Der britische Investmentbanker war Chef und Verwaltungsratspräsident von Canada Pension Plan, der grössten Pensionskasse von Kanada. Der 55-Jährige musste zurücktreten, nachdem bekannt geworden war, dass er entgegen den kanadischen Vorschriften in die Emirate gereist war, um sich dort impfen zu lassen. Die Impfung soll Ende Februar stattgefunden haben. Nebst Machin soll auch seine Lebenspartnerin das Vakzin erhalten haben.
Rajeev Misra

Der Topbanker des japanischen Konglomerats Softbank soll im Januar von London in die Emirate geflogen sein, um sich impfen zu lassen. Der gebürtige Inder ist Chef von Vision Fund, dem weltweit grössten Risikokapitalgeber im Technologiebereich. Vision Fund gehört zu Softbank. Die «Financial Times» geht davon aus, dass der 59-Jährige die Impfung nur durch gute Beziehungen erhalten habe, da er kein Bürger der Emirate sei. Softbank lehnte eine Stellungnahme ab.
Emirate mit hohem Impftempo
Mit mehr als 6 Millionen verabreichten Impfungen für ihre 10 Millionen Einwohner haben die Emirate eines der schnellsten Impfprogramme der Welt auf die Beine gestellt. Die Föderation hat auch Phase-3-Studien für den chinesischen Impfstoff Sinopharm durchgeführt und plant dessen Herstellung. Die Emirate verfügen über genügend Vorräte, um ihre gesamte Bevölkerung zu impfen.
Es wird erwartet, dass das Land irgendwann ein offizielles Impftourismusprogramm starten wird. Im Moment werden überflüssige Dosen an gut vernetzte Auswärtige vergeben. In der Föderation können nur Mitglieder der Königsfamilie und hochrangige Beamte solche Privilegien gewähren.
Diese Praxis ist im Land als «Impfstoff-Wasta» bekannt. «Wasta» ist ein arabisches Wort, das sich lose in Vetternwirtschaft, Schlagkraft oder «wen Sie kennen» übersetzen lässt.

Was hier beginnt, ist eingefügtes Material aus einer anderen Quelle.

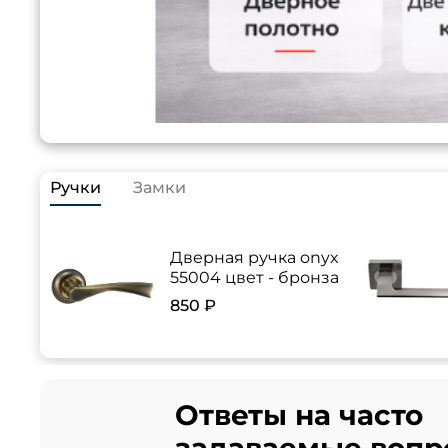
Ручки
Замки
Дверная ручка onyx
55004 цвет - бронза
850 ₽
Ответы на часто
задаваемые вопр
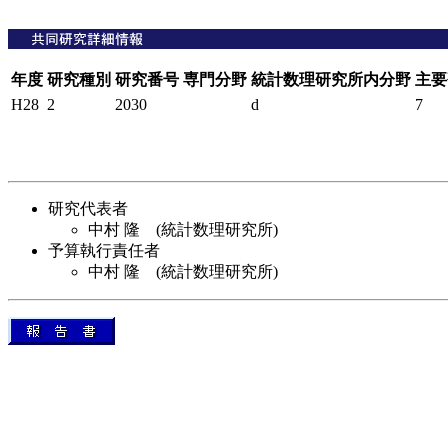
年度
研究種別
研究番号
専門分野
統計数理研究所内分野
主要
H28
2
2030
d
7
研究代表者
中村 隆 (統計数理研究所)
予算執行責任者
中村 隆 (統計数理研究所)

Doch auch in der Schweiz wurden Fälle von Impfprivilegen bekannt. Der südafrikanische Uhrenindustrielle Johann Rupert liess sich Anfang Januar in Frauenfeld vor dem offiziellen Start mit behördlichem Segen impfen.
«Es liegt mir daran, für alle Mitarbeitenden in meinen Unternehmen ein Zeichen zu setzen. Meine Botschaft ist: Nur über die Impfung werden wir es schaffen, aus dieser Krise herauszukommen», begründete der Verwaltungsratspräsident und Mehrheitseigner des Genfer Luxusgüterkonzerns Richemont seinen Schritt.